El ruido de la madera contra las formaciones milenarias. Los abanicos de las señoras en contigüidad temática con la sombra de los osos. En el verano de 1991 el hombre regresó a las cavernas. La Costa del Sol brincaba de horterada en horterada y la gente más fina, harta quizá de tanta barriga en taparrabos, buscaba refugio en las entrañas de la tierra. Mientras en la superficie el turismo desafinaba, abajo, en las catacumbas, las telas drapeaban y se oía el rumor del violín y de las sonatas.

Así de extraña es esta provincia. En pleno hervor del sol y de la canción del verano, los abismos interiores se estiraban al fresquito, con el sonido de la música clásica. El Festival de la Cueva de Nerja celebraba su trigésimo segunda edición, consolidado más que nunca como el contrapunto a la camisa abierta y despreocupada. Aunque, quizá, no tanto. La Costa del Sol nunca fue tan cartesiana. Había fisuras en los estratos de Dante. Especialmente esa noche, en la que la presencia de la reina rompía paradójicamente el protocolo.

Doña Sofía y el viaje en helicóptero. Las estalactitas estaban de gala. Y no por los borbones, sino por Rostropovich, que era la razón del descenso al otro lado de la roca. La reina había descabalado a la audiencia, que ya no parecía formada solamente por melómanos y extranjeros con ganas de rasgarse el alma. Junto a las trifocales y las pajaritas, hubo también familias de autoridades, muchas de ellas sensibles al boato, aunque infinitamente más familiarizadas con los carabineros que con los acordes sincopados.

A la hora del concierto, cuando el maestro enfilaba los últimos movimientos de las sonatas de Bach, se escucharon algunos signos de impaciencia, mezclados, como casi siempre, con los aplausos a destiempo y los estornudos de morsa. En ese momento la reina ya estaba entre el público, fiel a Rostropovich, al que conocía desde la infancia. Su majestad había aterrizado en el campo de fútbol municipal, en un helicóptero que había zarpado desde Madrid junto a la guardia privada. Los asistentes al recital recuerdan a los escoltas con los pinganillos, mientras las señoras revoloteaban como gallinas soberbias alrededor del séquito de la aristócrata.

La disparidad borbónica. El movimiento tiene mandanga borbónica.

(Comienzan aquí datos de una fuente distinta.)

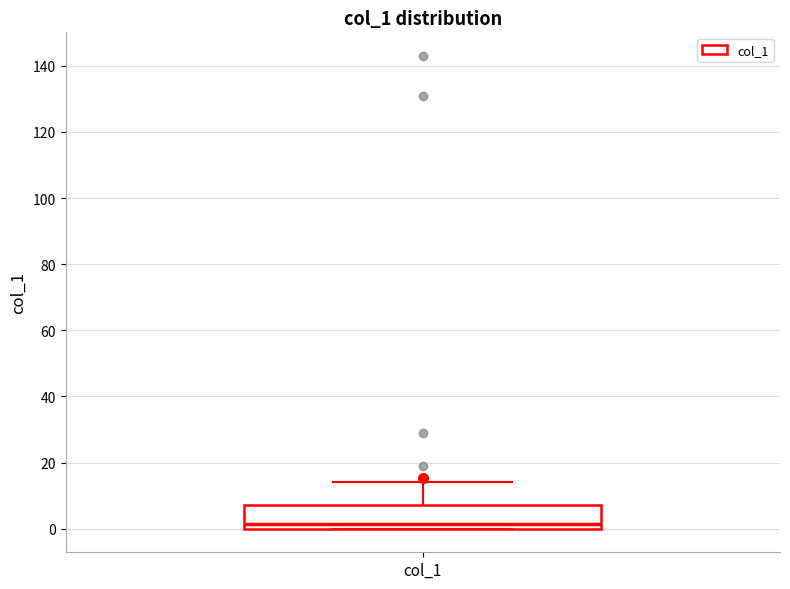

Transcribe this box plot: give where the median line is, the range the box spans, and where the two whiskers end, as read against the y-axis. The values are not printed on the chart, so give them approximately, as read against the axis.

median 2, box 0 to 8, whiskers 0 to 14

Sofía pisando el césped de un campo de fútbol para ir a un concierto mientras su marido permanecía en Madrid o en Marivent, seguramente tomando gin tonics y viendo en diferido el trofeo Carranza. La reina hizo un viaje fugaz; llegó, reverenció, fue reverenciada y se acostó en el Parador Nacional, previa cena con el intérprete y las autoridades, entre las que también estaba, caray, Manuel Chaves.

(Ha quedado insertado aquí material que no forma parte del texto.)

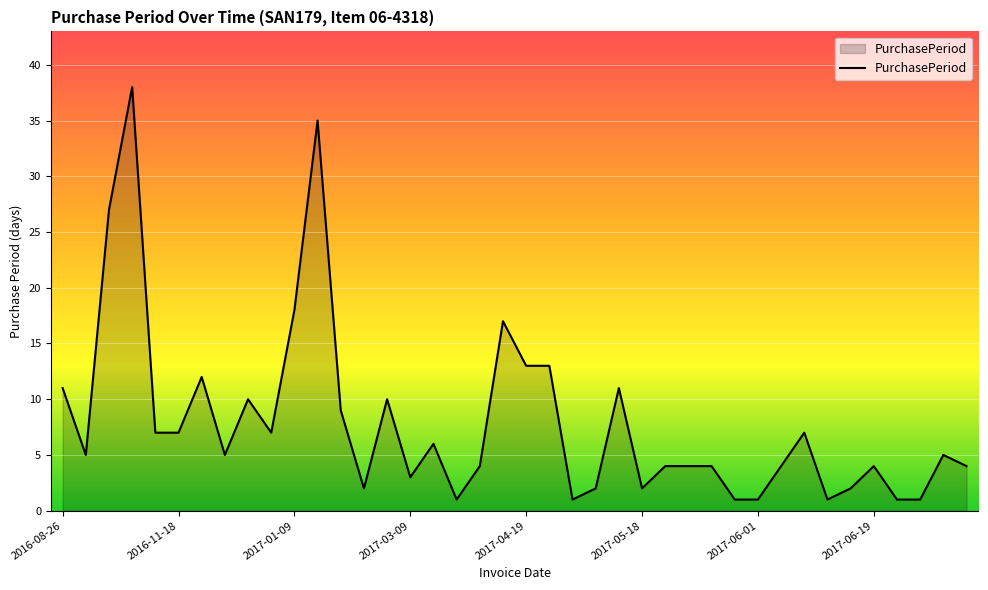

What is the difference between the maximum and minimum values?

37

Una amistad con rango. Rostropovich avanzó durante algo más de una hora por el repertorio de sonatas de Bach. En las fotos aparece envolviendo el violonchelo con su cuerpo de tifón sentimental, transmutado en desgarro. En el repertorio incluyó una de las piezas que había tocado dos años frente a las ruinas del muro de Berlín, la historia de la humanidad comprimida en el inicio, superpuesta en el espíritu y en el avatar de mono.

De hombre y estrella. En la cena muchas de las mujeres hicieron cola para acercarse a la mesa de la reina y conseguir el autógrafo del músico, cuyo nombre todavía trataban de distinguir de los que salían en las noticias procedentes del Kremlin. El maestro, vestido con la ropa del concierto, entre grandes risotadas, hacía ejercicio de campechanía, justo el atributo que cautiva a la reina (vaya usted a saber si Freud y si don Juan Carlos). Desde el fondo de la sala se le veía descuajeringado y ajeno al protocolo, charlando con su majestad, mientras ésta, más discreta, se mantenía en su discreción borbónica. Rostropovich, genio y figura, alegre y con la boca llena, ofreciendo una ventana al bolo alimenticio mientras conversaba con la nobleza. Casi se escuchaba la risa incontenible y grasienta de Mozart cruzando el vestíbulo de la cueva. El inframundo cavernario convertido en celeste, las estrellas que se dan la vuelta, brillando como bolas de mar, en las profundidades de la tierra.